Problem statement >> For the string "Gutschein", search the entries below and copy every line where it appears.

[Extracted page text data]
■ ■ ■

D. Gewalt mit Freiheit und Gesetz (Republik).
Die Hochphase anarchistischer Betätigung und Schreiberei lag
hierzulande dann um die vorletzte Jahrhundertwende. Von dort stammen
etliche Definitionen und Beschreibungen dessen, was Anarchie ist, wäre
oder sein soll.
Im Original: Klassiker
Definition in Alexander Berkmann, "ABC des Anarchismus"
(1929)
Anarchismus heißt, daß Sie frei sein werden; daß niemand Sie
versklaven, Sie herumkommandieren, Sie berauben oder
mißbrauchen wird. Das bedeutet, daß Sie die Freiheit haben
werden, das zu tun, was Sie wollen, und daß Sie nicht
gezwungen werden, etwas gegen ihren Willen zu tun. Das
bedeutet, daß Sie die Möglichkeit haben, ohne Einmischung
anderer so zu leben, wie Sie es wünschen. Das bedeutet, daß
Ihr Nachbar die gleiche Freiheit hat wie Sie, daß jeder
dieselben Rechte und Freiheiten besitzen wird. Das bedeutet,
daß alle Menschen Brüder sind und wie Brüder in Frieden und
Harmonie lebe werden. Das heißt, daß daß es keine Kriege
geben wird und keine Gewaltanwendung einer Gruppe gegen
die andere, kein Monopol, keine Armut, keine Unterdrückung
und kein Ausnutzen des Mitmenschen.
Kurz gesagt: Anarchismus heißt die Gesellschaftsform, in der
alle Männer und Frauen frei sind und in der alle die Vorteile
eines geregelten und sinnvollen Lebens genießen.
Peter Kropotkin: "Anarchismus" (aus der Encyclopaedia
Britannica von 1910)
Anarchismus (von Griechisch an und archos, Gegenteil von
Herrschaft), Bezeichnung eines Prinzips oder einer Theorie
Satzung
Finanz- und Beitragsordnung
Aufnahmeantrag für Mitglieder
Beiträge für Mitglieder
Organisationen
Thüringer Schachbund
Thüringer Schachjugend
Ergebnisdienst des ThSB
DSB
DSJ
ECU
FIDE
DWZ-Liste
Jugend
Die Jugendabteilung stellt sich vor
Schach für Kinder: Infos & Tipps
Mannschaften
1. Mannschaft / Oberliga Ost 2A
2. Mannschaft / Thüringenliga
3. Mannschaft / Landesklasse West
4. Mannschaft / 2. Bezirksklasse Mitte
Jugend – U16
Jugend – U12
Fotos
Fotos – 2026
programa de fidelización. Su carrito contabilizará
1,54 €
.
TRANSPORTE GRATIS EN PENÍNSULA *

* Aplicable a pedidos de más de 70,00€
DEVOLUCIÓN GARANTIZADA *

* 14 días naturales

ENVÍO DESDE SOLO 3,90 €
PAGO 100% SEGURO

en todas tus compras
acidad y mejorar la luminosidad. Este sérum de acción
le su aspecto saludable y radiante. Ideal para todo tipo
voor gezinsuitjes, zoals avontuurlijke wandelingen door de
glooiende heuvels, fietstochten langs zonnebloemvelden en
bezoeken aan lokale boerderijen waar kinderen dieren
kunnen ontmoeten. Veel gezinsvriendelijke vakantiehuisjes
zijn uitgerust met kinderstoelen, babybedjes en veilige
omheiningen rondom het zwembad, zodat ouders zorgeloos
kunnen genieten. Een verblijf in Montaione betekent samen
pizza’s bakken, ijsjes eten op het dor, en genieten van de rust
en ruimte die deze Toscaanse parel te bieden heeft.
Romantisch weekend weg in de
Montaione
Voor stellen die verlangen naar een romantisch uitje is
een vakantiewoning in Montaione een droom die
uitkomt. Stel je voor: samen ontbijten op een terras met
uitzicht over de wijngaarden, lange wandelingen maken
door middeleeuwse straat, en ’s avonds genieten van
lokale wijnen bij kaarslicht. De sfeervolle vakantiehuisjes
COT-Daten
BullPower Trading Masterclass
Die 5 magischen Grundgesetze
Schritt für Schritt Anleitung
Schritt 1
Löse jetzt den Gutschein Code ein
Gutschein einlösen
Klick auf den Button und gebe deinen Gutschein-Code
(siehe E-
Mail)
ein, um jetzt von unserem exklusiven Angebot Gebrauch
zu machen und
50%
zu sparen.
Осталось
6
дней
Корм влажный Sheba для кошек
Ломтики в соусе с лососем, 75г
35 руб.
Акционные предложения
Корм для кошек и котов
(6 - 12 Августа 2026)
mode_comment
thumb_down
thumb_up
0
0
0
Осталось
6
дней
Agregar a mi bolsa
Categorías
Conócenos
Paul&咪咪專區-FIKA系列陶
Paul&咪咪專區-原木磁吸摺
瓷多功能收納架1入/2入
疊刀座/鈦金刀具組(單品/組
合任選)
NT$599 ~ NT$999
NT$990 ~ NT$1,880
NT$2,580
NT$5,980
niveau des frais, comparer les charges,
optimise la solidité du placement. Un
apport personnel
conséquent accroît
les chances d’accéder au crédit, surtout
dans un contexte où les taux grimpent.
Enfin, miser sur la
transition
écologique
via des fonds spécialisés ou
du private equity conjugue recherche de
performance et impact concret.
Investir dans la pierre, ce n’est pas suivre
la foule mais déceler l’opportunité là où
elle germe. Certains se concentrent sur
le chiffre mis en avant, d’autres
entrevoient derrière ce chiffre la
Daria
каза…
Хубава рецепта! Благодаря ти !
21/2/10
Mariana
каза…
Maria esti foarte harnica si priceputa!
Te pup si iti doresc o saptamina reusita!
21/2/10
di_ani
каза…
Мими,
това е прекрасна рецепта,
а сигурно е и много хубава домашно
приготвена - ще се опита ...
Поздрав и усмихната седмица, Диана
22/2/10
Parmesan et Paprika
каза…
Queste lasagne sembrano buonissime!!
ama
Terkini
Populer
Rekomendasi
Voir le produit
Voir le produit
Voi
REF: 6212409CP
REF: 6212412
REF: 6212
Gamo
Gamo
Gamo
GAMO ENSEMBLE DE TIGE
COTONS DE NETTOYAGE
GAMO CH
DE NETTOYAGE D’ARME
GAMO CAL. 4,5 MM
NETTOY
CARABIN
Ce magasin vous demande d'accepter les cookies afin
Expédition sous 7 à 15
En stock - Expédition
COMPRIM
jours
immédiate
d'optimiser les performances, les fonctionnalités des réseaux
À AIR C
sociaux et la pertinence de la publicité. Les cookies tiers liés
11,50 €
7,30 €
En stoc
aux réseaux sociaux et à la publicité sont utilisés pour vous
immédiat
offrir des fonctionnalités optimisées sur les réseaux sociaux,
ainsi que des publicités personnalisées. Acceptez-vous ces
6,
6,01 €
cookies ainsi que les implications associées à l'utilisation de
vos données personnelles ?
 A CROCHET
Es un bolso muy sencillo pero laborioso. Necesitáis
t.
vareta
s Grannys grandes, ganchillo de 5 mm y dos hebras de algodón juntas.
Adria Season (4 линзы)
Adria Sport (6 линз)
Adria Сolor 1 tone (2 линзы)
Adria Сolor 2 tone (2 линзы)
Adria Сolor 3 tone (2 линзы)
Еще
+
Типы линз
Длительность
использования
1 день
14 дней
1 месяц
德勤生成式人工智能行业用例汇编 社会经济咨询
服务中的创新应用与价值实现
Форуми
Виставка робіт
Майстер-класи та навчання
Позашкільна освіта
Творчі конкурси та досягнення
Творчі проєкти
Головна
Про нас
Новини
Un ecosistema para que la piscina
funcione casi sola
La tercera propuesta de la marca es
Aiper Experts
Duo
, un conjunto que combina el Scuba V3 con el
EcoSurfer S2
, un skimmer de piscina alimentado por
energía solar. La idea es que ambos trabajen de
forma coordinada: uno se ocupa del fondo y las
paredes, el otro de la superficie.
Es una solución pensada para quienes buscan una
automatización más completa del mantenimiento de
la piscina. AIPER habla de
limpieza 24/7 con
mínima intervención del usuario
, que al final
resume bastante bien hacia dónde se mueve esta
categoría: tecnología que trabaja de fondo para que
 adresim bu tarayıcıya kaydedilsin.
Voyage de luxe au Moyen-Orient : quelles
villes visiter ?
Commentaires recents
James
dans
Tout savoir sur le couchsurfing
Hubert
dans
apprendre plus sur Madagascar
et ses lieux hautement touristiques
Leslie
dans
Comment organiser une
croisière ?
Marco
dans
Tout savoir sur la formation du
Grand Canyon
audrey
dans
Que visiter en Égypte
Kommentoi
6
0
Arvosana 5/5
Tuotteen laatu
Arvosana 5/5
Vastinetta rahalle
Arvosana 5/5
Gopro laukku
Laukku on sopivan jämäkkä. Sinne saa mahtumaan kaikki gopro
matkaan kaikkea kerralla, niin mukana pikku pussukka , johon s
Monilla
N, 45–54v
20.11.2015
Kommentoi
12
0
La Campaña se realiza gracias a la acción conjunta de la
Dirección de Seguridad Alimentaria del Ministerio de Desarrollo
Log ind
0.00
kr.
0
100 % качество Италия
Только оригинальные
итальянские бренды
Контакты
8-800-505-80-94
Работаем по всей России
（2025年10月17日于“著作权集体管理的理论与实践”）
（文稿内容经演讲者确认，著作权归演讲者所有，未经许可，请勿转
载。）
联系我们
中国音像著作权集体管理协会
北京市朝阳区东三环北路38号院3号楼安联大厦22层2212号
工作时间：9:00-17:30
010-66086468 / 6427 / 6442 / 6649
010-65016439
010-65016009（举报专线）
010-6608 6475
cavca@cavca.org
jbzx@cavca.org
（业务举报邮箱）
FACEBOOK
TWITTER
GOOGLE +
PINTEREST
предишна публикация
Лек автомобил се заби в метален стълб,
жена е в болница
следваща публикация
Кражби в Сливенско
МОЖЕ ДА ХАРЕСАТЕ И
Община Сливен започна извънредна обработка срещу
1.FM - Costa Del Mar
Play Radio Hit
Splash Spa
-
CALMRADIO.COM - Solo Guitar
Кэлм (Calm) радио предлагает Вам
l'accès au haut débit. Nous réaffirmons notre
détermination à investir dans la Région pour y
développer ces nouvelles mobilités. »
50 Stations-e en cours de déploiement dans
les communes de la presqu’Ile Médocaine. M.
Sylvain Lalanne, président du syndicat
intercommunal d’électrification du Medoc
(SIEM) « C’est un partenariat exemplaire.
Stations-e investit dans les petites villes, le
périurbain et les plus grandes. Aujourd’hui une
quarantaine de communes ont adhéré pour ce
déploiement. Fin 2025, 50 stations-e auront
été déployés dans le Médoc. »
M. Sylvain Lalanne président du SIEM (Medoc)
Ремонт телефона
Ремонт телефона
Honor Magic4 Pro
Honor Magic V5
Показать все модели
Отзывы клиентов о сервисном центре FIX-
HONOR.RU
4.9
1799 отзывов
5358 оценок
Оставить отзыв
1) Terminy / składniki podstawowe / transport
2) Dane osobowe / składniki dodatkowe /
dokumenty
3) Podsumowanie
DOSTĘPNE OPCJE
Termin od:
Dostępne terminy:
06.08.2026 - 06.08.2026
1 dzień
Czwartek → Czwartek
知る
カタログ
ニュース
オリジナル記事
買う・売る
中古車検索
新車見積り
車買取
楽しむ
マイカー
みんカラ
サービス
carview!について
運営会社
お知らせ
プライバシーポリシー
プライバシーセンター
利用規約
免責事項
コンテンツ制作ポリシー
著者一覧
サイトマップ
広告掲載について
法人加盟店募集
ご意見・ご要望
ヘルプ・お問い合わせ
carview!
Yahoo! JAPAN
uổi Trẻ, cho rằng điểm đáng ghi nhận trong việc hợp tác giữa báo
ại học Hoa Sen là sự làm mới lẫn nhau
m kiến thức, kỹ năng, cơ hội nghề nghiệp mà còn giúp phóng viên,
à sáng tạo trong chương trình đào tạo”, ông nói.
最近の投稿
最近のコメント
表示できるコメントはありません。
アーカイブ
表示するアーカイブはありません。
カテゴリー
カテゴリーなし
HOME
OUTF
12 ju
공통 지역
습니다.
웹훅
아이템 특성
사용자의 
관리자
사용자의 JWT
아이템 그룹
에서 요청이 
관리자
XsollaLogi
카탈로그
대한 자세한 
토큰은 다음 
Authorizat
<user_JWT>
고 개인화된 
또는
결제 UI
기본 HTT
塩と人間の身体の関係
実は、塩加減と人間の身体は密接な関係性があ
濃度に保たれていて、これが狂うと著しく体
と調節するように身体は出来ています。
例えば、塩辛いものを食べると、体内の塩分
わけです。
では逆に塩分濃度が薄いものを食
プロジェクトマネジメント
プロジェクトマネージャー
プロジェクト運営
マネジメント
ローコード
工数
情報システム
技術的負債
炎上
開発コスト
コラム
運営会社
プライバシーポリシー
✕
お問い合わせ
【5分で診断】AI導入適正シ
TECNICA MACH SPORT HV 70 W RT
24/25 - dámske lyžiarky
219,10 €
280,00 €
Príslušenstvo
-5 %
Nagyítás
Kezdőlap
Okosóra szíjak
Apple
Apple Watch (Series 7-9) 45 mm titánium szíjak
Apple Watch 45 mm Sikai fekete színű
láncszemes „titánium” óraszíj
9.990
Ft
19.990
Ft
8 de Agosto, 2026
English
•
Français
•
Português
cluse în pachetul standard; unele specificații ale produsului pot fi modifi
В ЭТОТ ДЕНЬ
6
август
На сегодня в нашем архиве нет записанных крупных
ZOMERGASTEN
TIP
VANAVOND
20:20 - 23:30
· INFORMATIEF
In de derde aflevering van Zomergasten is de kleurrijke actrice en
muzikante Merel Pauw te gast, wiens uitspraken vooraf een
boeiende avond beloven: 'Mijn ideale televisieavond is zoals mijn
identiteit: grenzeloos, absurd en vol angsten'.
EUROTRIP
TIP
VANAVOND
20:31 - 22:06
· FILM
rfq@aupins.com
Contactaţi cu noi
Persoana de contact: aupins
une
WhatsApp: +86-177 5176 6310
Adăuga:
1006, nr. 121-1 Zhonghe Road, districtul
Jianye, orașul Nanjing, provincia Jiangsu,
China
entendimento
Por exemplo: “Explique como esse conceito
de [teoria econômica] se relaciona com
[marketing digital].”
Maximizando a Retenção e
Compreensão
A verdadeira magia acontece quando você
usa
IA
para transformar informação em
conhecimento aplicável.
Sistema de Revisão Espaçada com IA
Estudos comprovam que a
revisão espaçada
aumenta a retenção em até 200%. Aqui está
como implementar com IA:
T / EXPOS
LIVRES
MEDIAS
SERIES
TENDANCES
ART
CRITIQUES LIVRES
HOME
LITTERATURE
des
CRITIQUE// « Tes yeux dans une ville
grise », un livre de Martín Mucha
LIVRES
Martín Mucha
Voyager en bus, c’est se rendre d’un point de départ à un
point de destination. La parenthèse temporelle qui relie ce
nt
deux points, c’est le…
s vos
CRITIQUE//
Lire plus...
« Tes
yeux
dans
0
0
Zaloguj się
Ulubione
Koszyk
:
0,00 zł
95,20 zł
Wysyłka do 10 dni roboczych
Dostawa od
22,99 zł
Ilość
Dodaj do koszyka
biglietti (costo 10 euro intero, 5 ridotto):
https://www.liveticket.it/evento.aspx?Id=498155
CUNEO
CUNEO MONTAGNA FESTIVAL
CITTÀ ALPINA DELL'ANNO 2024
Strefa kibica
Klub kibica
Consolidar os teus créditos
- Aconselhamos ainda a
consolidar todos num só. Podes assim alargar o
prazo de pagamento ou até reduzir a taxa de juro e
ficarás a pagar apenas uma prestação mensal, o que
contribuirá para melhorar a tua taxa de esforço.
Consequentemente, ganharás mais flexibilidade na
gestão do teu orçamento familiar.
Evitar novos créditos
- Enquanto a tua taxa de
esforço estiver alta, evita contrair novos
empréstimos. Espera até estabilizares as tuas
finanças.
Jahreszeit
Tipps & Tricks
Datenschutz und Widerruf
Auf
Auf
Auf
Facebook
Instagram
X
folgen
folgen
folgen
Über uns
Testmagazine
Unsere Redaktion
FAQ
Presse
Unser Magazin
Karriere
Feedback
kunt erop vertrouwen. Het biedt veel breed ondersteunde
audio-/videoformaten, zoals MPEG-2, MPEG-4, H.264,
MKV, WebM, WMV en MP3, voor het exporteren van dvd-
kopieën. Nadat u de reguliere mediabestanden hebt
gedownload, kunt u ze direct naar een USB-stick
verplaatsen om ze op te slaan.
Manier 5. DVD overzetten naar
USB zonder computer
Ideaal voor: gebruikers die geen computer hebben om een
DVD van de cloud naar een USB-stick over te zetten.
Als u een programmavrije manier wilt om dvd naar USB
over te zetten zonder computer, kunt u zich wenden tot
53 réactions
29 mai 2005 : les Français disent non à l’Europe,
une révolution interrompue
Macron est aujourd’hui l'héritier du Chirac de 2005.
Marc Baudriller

■ ■ ■

Finished exercise >>
Löse jetzt den Gutschein Code ein
Gutschein einlösen
Klick auf den Button und gebe deinen Gutschein-Code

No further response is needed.